By Tim Redmond

The Mayor’s Office of Economic and Workforce Development is pushing a plan that would allow private entities to “sponsor” public plazas – potentially allowing more commercial activity in public spaces and increasing the use of private security.

The plan, which comes before the Planning Commission March 13, is part of what Lee’s office calls the “City Plaza Program” – and effort to “create an environment where residents and visitors can use public spaces for relaxation and for community supported activities such as art and music events, farmers’ markets, movie nights, local food and retail opportunities, and much more.”

The idea is to “activate” city-owned space – that is, to allow private nonprofits (possibly with corporate sponsorship) to more easily use public space for revenue-generating events and projects, with the money that’s earned going back into plaza improvements.

Planning documents state that the goal is “lowering City barriers to community and economic development-enhancing partnerships for City-owned open space. New standardized agreement forms, systemic processes and customized event permitting tools could make it easier for communities to activate their local plazas and craft long-term sustainable management plans.” The ultimate end-game: “Improve the City’s ability to provide more safe, clean and active City-owned open spaces than currently possible with existing city resources.”

This is a pattern we’ve seen many times before: The city (despite a booming economy) can’t afford to maintain and protect its own parks, so it’s time to let the private sector do it. We heard the same line at the Presidio, and the upshot was a giant office building constructed by George Lucas, who got a sweet tax break on the deal. We fought over a ballot measure aimed at preventing the privatization of Coit Tower. (more after the jump)


Now the city apparently wants to spread that model to other places.

The plan: Change the laws relating to the use of areas controlled by the Department of Public Works or the Real Estate Division to allow private organization to become “stewards.” Those groups would essentially control the use of the space, and could shut out the public for specific events. (Isn’t that what we just voted against at Coit Tower?)

Sure, the space would still be technically public, the documents say:

 Yes, all Plazas must generally remain open to the public. They will feel similar to other City-owned open space, with similar regulations. Some Plazas may have a limited number of private events in order to support their respective Steward’s activation and maintenance obligations.

In other words, when the “stewards” need to make money, the rest of us can be excluded from public space.

There are plenty of events that close off parts of parks to the public – Hardly Strictly Bluegrass is free, but Outside Lands takes over part of Golden Gate Park for a couple of days, and charges admission. That’s all regulated and controlled by the city, which gets the money. And while those are large events, they don’t close the entire park; most of the open space is still available to the public.
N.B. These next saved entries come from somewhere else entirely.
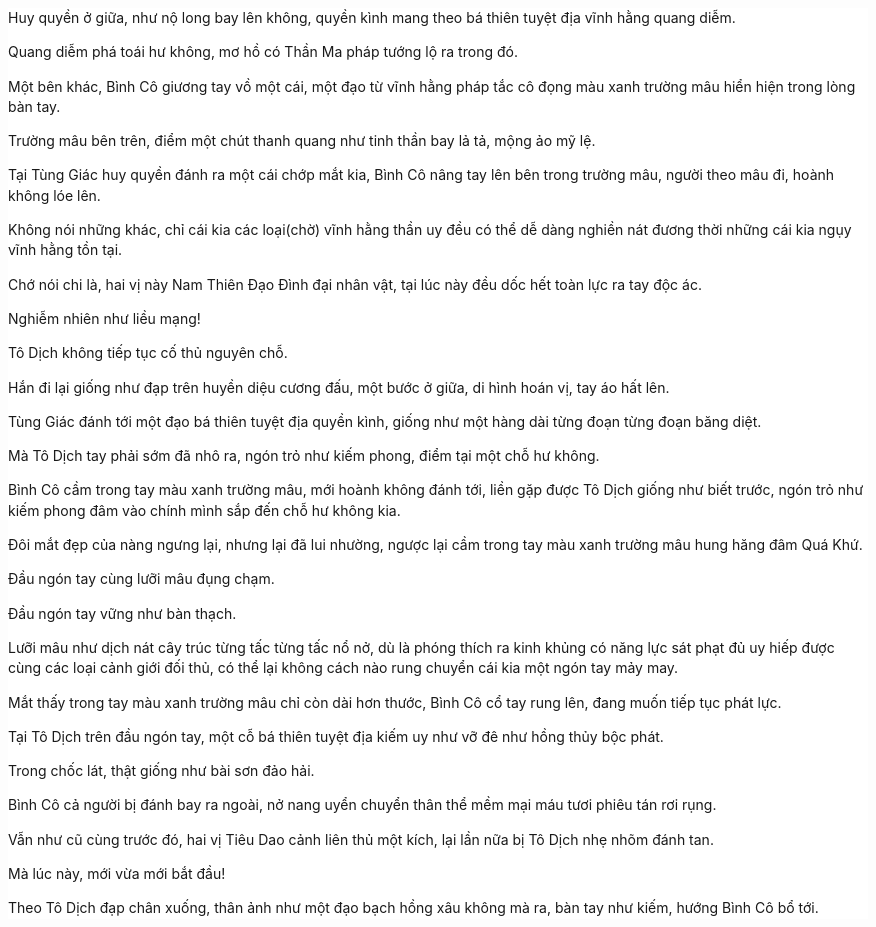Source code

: Huy quyền ở giữa, như nộ long bay lên không, quyền kình mang theo bá thiên tuyệt địa vĩnh hằng quang diễm.

Quang diễm phá toái hư không, mơ hồ có Thần Ma pháp tướng lộ ra trong đó.

Một bên khác, Bình Cô giương tay vồ một cái, một đạo từ vĩnh hằng pháp tắc cô đọng màu xanh trường mâu hiển hiện trong lòng bàn tay.

Trường mâu bên trên, điểm một chút thanh quang như tinh thần bay lả tả, mộng ảo mỹ lệ.

Tại Tùng Giác huy quyền đánh ra một cái chớp mắt kia, Bình Cô nâng tay lên bên trong trường mâu, người theo mâu đi, hoành không lóe lên.

Không nói những khác, chỉ cái kia các loại(chờ) vĩnh hằng thần uy đều có thể dễ dàng nghiền nát đương thời những cái kia ngụy vĩnh hằng tồn tại.

Chớ nói chi là, hai vị này Nam Thiên Đạo Đình đại nhân vật, tại lúc này đều dốc hết toàn lực ra tay độc ác.

Nghiễm nhiên như liều mạng!

Tô Dịch không tiếp tục cố thủ nguyên chỗ.

Hắn đi lại giống như đạp trên huyền diệu cương đấu, một bước ở giữa, di hình hoán vị, tay áo hất lên.

Tùng Giác đánh tới một đạo bá thiên tuyệt địa quyền kình, giống như một hàng dài từng đoạn từng đoạn băng diệt.

Mà Tô Dịch tay phải sớm đã nhô ra, ngón trỏ như kiếm phong, điểm tại một chỗ hư không.

Bình Cô cầm trong tay màu xanh trường mâu, mới hoành không đánh tới, liền gặp được Tô Dịch giống như biết trước, ngón trỏ như kiếm phong đâm vào chính mình sắp đến chỗ hư không kia.

Đôi mắt đẹp của nàng ngưng lại, nhưng lại đã lui nhường, ngược lại cầm trong tay màu xanh trường mâu hung hăng đâm Quá Khứ.

Đầu ngón tay cùng lưỡi mâu đụng chạm.

Đầu ngón tay vững như bàn thạch.

Lưỡi mâu như dịch nát cây trúc từng tấc từng tấc nổ nở, dù là phóng thích ra kinh khủng có năng lực sát phạt đủ uy hiếp được cùng các loại cảnh giới đối thủ, có thể lại không cách nào rung chuyển cái kia một ngón tay mảy may.

Mắt thấy trong tay màu xanh trường mâu chỉ còn dài hơn thước, Bình Cô cổ tay rung lên, đang muốn tiếp tục phát lực.

Tại Tô Dịch trên đầu ngón tay, một cỗ bá thiên tuyệt địa kiếm uy như vỡ đê như hồng thủy bộc phát.

Trong chốc lát, thật giống như bài sơn đảo hải.

Bình Cô cả người bị đánh bay ra ngoài, nở nang uyển chuyển thân thể mềm mại máu tươi phiêu tán rơi rụng.

Vẫn như cũ cùng trước đó, hai vị Tiêu Dao cảnh liên thủ một kích, lại lần nữa bị Tô Dịch nhẹ nhõm đánh tan.

Mà lúc này, mới vừa mới bắt đầu!

Theo Tô Dịch đạp chân xuống, thân ảnh như một đạo bạch hồng xâu không mà ra, bàn tay như kiếm, hướng Bình Cô bổ tới.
The plazas are smaller, and the model is different.

In fact, according to City Planning Department documents, the Mayor’s Office is proudly proclaiming that the plan has a great precedent – Bryant Park in New York City.

Now: Bryant Park, in Midtown Manhattan, has had some issues. In the 1970s, it was something of an open-air drug mart. It was also a place where homeless people congregated, and in a pricey area, that wasn’t making the burghers happy. Now, by many accounts, it’s a great success. Its turnaround also happened at a time when a succession of mayors, from Rudy Guiliani to Mike Bloomberg, were finding ways to drive homeless people out of sight and making New York more attractive to the wealthy.

The current park management is pretty happy about its disdain for typical public-sector space. Here’s what a Bryant Park flier says:

“Its public spaces are run by the private sector … it is a non-union island in a union town.”

This is what we are using as a model?

There’s a lot of concern in New York about the privatization model. Moving a high-end restaurant into Union Square is making even the New York Times a bit nervous.     The idea of closing Damrosch Park for “Fashion Week” is stirring up a furor. Geoffrey Croft, a park advocate who is among those suing over the use of the space, recently wrote that

Since the late sixties, locals and tourists alike have flocked to Damrosch Park, not only to admire the noted architectural and famed landscape elements amidst the pastoral beauty and to utilize the park for the many active and passive recreational uses,  but also to enjoy the free performances and take part in a uniquely New York experience.  

Starting in 2010, Damrosch Park – a 2.4 acre public park owned by the Parks Department – became off limits to the general public of much of mid-August to June.  In August, the producers of Fashion Week begin erecting tents for their bi-annual show which runs for eight days in early to mid-September consisting of “invitation-only shows.”  

The Park continues to be off-limits to the general public when the Big Apple Circus moves in after Fashion Week’s exit for a four-month long residency from mid-October to January.  After that, Fashion Week once again comes in for its February event. LPCA then rents out the public Park for a series of private and corporate events including fundraisers that further displace the general public for an additional four months until May/June.

These sorts of precedents have local parks advocates more than a bit concerned. It is, says former Planning Commission member Dennis Antenore, “scary stuff.”

I suspect there will be some opposition at the Planning Commission.